Berge genossen
Wie in meinem letzten Beitrag angekündigt, habe ich inzwischen drei Tage Kurzurlaub hinter mir. Mit meinen Orchesterleuten unterwegs, dabei eine kräftige Erkältung geholt, aber immerhin bin ich auf jeden Berg drauf gekommen, auch schon was 😉 Und trotz Erkältung fühle ich mich gut gerüstet für einen entschlossenen und kämpferischen Wahlkampf.
Den Kampf habe ich gestern auch mal wieder angefangen. War mit meinen Jusos auf Kneipenwahlkampf und bin dann doch tatsächlich dem Kandidaten der FDP (das sind die Freien Demokraten, manchmal fälschlicherweise „Liberale“ bezeichnet) begegnet. Beim Händeschütteln ging sein Bierglas über den Tresen…

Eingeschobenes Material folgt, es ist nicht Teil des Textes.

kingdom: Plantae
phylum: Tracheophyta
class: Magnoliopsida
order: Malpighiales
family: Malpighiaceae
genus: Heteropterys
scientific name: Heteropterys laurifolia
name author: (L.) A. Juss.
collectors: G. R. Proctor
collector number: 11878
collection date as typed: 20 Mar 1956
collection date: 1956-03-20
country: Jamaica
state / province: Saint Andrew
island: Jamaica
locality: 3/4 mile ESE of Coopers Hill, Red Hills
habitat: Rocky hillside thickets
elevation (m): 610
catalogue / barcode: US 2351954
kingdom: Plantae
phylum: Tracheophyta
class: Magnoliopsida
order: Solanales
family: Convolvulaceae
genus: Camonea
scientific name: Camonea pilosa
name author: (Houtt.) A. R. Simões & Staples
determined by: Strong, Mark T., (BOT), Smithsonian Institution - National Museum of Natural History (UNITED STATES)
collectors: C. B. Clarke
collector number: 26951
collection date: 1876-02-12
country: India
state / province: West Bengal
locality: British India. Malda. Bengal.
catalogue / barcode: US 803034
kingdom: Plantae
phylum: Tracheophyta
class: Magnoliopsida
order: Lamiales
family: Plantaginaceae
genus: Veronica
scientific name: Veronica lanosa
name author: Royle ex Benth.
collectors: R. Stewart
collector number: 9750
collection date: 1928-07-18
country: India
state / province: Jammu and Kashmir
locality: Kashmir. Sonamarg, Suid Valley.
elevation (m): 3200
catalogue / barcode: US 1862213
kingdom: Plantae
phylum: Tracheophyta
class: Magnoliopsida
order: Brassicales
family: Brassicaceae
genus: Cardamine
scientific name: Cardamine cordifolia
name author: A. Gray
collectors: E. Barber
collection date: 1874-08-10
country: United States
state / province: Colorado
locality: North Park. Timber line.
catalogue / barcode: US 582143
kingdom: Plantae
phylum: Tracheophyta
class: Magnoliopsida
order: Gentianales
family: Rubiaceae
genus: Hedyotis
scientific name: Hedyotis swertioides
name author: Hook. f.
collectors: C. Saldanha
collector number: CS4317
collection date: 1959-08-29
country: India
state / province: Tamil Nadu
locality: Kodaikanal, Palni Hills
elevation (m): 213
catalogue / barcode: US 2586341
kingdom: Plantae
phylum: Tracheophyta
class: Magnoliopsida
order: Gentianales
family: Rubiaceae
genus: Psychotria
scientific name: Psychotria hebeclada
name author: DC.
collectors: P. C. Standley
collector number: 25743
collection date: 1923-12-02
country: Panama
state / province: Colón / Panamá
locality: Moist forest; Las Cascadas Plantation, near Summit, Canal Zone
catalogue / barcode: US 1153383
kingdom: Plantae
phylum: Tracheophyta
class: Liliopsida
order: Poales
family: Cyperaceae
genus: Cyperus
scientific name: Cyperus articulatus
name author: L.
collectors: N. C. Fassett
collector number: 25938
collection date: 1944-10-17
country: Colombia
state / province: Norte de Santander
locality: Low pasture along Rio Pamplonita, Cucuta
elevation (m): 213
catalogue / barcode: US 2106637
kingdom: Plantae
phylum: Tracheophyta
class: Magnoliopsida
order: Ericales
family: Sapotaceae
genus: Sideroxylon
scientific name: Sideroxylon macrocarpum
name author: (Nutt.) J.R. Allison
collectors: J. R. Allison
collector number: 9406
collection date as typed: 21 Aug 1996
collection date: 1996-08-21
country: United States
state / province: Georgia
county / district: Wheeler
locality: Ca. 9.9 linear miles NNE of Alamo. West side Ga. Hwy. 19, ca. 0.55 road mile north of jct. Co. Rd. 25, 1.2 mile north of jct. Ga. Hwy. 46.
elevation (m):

Auch ansonsten war die Tour ein Erfolg, das direkte Gespräch mit den Mensch lohnt und schafft oft auch Missverständnisse aus der Welt. So wird klar, was der Unterschied zwischen Bürgerversicherung und Kopfpauschale und zwischen einer Erhöhung der Mehrwertsteuer und einem gerechten Steuersystem ist.
Öffentlichkeitsarbeit
Öffentlichkeitsarbeit ist ein wichtiges Medium im Wahlkampf. Die Partei, die bis vor kurzem an ihren Wahlsieg glaubte, hat allerdings ein eigenes Verständnis davon. Da sie sich in Worten nicht richtig ausdrücken kann, macht sie es in Bildern, besser Plakate genannt. In meiner Heimatstadt hängt ungefähr alle fünf Meter eins, an jedem Mast, an jedem Baum und hauptsächlich an illegalen Stellen. Was zeigt uns das? Die Freunde haben es zum einen nicht so mit Argumenten, zum anderen haben sie es nicht mit Recht und Ordnung…. beides auch nichts Neues, oder?
Ich selber habe meine Öffentlichkeitsarbeit verstärkt. Mit einer Pressekonferenz habe ich Inhalte transportiert. Es geht schließlich nicht darum, ob den Leuten das Gesicht gefällt, sondern ob sie überzeugt werden können. Und während der Gegenkandidat der CDU vor allem ohne Bezug auf die Region Wahlkampf macht, oder sich Erfolge von Rot-Grün anheftet, werde ich deutlich machen, wo die Herausforderungen für die Politik auch eines Abgeordneten liegen. Bei mir zählen Inhalte noch etwas!